Problem to work on —
Render the entries from the line containing "Mason City Agents Who Help" through the line containing "from the first call to closing day.", both included, as a Markdown table with the columns Row and Line. Number each line in order and skip any blank lines.
+ + + + +
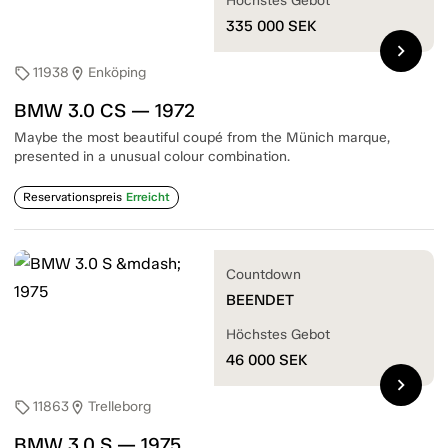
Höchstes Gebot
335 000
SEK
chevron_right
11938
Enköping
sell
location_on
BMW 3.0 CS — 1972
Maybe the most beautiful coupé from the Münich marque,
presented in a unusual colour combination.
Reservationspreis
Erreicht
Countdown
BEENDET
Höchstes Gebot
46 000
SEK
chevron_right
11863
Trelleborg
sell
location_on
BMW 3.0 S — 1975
+ + + + +
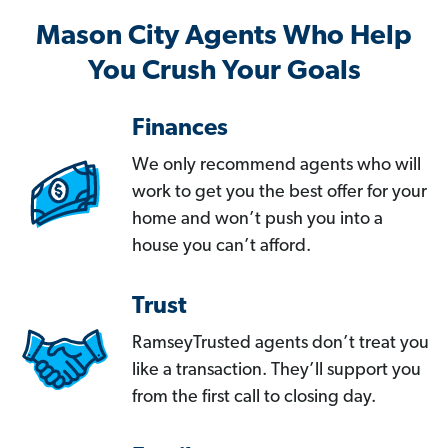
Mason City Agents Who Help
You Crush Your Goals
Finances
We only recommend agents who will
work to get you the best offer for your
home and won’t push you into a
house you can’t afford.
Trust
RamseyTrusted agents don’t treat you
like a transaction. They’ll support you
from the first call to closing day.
+ + + + +
Written answer —
| Row | Line |
|---|---|
| 1 | Mason City Agents Who Help |
| 2 | You Crush Your Goals |
| 3 | Finances |
| 4 | We only recommend agents who will |
| 5 | work to get you the best offer for your |
| 6 | home and won’t push you into a |
| 7 | house you can’t afford. |
| 8 | Trust |
| 9 | RamseyTrusted agents don’t treat you |
| 10 | like a transaction. They’ll support you |
| 11 | from the first call to closing day. |